# The problem
Scan the listing and copy each line where the word "other" is present.

# Records provided
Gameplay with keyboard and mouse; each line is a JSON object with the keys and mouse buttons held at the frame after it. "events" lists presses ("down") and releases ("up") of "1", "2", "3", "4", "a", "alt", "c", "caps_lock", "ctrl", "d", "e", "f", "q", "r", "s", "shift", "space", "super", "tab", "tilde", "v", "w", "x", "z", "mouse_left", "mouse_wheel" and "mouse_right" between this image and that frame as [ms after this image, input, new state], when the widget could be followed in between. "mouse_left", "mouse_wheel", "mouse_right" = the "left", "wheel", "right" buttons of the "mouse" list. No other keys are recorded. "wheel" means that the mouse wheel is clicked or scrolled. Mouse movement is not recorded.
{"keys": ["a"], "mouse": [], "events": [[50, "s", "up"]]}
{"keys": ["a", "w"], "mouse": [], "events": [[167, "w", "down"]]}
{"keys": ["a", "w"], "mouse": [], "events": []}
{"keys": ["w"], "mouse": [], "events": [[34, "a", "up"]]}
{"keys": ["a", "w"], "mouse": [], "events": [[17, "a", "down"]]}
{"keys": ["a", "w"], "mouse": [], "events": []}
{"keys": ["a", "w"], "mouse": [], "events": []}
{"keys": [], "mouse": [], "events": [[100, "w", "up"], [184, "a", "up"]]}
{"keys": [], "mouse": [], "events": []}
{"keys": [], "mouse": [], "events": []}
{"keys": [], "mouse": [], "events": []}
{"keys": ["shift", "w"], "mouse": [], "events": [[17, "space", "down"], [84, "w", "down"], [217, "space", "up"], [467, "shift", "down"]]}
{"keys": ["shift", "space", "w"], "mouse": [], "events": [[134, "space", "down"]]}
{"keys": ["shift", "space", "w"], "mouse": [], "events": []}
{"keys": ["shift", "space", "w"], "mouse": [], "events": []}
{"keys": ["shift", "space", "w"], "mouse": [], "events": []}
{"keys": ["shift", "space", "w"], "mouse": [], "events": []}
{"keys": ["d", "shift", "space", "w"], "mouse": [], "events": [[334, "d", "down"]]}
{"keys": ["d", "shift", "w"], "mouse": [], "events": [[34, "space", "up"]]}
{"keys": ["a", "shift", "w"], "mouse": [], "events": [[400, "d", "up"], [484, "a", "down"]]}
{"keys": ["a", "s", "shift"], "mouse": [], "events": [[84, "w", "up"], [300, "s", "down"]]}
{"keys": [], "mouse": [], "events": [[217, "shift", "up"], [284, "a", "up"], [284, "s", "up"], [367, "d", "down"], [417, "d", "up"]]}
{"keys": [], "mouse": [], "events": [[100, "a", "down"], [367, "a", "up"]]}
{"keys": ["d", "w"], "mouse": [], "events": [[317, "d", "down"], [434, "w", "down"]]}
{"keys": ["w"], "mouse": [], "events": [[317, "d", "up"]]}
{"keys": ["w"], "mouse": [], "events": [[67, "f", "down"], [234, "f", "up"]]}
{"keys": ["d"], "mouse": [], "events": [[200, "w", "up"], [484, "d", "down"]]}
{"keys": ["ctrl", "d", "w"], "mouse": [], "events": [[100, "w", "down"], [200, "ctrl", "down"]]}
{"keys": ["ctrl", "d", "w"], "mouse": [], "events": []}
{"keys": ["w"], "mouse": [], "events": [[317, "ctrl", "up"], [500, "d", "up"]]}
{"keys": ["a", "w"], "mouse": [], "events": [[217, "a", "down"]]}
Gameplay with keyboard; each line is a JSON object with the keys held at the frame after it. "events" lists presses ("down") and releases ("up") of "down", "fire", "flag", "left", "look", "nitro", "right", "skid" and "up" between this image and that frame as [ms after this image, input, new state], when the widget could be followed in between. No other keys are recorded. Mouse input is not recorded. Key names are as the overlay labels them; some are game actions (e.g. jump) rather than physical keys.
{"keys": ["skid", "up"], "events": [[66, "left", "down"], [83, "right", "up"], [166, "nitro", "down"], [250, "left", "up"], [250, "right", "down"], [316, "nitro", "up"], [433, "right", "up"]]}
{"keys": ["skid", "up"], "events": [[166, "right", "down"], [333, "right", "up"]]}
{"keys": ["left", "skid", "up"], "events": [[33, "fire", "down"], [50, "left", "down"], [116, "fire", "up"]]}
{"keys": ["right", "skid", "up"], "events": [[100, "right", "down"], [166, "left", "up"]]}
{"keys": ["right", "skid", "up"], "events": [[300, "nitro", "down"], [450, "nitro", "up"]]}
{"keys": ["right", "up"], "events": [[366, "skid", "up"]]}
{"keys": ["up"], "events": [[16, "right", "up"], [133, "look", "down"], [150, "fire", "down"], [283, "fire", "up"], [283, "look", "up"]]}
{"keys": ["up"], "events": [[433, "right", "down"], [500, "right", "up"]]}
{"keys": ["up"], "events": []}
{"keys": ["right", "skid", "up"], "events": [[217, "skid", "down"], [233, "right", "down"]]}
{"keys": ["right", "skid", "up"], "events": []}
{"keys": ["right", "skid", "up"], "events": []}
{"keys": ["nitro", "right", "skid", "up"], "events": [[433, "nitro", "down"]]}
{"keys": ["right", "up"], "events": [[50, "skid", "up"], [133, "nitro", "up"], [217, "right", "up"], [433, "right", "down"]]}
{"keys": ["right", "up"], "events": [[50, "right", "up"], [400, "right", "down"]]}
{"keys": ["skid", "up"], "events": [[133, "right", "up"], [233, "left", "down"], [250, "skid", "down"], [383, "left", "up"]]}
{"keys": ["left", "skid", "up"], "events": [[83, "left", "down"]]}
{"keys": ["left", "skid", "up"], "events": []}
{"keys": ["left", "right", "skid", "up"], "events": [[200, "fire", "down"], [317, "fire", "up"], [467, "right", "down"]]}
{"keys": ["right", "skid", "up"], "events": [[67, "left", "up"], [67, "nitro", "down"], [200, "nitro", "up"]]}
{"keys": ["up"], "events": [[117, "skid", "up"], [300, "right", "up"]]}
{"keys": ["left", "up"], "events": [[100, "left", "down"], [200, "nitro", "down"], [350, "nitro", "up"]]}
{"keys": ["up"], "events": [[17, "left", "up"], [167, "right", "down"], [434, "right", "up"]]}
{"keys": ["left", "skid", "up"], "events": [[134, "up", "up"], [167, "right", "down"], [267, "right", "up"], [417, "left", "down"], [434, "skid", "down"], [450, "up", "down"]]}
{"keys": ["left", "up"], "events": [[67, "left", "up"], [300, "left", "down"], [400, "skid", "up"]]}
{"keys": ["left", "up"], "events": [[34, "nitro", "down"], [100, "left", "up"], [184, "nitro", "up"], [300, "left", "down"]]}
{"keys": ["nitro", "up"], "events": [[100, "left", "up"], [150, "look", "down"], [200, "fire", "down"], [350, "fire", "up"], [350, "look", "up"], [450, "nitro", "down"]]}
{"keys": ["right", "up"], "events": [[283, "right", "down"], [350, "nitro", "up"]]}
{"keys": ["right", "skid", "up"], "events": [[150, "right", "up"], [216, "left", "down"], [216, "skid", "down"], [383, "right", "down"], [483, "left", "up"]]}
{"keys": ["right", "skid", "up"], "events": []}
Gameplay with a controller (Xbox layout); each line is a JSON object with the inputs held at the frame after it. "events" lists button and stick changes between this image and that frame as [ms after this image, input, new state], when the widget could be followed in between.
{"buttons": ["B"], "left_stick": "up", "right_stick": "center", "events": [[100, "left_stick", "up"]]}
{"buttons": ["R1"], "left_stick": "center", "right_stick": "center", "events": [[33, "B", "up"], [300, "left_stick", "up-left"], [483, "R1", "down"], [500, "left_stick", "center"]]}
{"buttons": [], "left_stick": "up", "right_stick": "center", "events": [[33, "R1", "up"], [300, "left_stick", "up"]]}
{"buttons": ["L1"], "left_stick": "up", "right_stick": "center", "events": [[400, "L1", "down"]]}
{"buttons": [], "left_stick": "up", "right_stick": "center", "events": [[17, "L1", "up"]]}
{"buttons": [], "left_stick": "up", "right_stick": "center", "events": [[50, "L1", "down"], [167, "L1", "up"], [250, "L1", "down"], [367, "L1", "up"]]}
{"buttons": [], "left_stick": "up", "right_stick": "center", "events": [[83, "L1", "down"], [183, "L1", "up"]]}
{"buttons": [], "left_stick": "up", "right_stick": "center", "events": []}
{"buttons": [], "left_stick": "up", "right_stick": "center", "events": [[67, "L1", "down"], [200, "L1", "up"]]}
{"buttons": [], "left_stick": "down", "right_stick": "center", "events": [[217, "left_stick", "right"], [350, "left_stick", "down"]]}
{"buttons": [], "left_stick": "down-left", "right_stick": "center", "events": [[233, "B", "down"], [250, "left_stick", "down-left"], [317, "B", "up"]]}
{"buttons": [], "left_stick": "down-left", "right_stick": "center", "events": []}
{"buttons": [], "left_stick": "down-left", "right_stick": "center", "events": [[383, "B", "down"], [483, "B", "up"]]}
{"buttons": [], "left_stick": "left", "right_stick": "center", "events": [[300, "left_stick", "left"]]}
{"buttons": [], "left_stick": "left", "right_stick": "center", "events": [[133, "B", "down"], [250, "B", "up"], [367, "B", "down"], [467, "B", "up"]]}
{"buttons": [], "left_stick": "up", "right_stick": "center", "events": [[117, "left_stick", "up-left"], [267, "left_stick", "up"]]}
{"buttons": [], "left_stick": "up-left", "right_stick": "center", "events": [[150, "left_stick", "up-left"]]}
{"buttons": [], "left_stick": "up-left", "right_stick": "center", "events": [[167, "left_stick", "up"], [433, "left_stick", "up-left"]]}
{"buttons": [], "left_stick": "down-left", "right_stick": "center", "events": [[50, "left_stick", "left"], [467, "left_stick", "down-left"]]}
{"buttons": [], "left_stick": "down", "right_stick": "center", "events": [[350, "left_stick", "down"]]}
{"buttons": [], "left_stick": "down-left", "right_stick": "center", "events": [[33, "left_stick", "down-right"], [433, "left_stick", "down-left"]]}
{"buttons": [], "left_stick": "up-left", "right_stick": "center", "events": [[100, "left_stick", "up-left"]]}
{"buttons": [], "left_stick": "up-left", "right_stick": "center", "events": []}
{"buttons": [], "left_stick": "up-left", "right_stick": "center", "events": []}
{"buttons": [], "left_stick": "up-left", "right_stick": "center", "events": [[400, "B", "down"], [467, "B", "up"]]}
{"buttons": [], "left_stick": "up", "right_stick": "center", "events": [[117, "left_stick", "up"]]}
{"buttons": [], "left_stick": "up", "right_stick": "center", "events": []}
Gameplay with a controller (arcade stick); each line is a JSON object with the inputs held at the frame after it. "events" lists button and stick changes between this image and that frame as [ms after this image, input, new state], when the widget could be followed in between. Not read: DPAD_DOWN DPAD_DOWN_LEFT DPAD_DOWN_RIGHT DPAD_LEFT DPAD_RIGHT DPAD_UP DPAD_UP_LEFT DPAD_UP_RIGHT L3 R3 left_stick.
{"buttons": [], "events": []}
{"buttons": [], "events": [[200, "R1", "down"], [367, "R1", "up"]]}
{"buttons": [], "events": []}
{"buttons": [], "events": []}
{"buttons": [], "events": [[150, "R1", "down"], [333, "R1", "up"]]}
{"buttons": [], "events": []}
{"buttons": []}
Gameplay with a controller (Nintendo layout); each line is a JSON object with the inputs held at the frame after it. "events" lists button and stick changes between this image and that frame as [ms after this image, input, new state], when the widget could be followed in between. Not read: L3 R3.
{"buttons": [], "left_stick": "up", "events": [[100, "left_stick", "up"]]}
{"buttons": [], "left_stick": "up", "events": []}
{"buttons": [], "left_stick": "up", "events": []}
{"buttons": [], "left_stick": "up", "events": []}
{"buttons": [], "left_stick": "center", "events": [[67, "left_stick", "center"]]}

# Task solution
Gameplay with keyboard and mouse; each line is a JSON object with the keys and mouse buttons held at the frame after it. "events" lists presses ("down") and releases ("up") of "1", "2", "3", "4", "a", "alt", "c", "caps_lock", "ctrl", "d", "e", "f", "q", "r", "s", "shift", "space", "super", "tab", "tilde", "v", "w", "x", "z", "mouse_left", "mouse_wheel" and "mouse_right" between this image and that frame as [ms after this image, input, new state], when the widget could be followed in between. "mouse_left", "mouse_wheel", "mouse_right" = the "left", "wheel", "right" buttons of the "mouse" list. No other keys are recorded. "wheel" means that the mouse wheel is clicked or scrolled. Mouse movement is not recorded.
Gameplay with keyboard; each line is a JSON object with the keys held at the frame after it. "events" lists presses ("down") and releases ("up") of "down", "fire", "flag", "left", "look", "nitro", "right", "skid" and "up" between this image and that frame as [ms after this image, input, new state], when the widget could be followed in between. No other keys are recorded. Mouse input is not recorded. Key names are as the overlay labels them; some are game actions (e.g. jump) rather than physical keys.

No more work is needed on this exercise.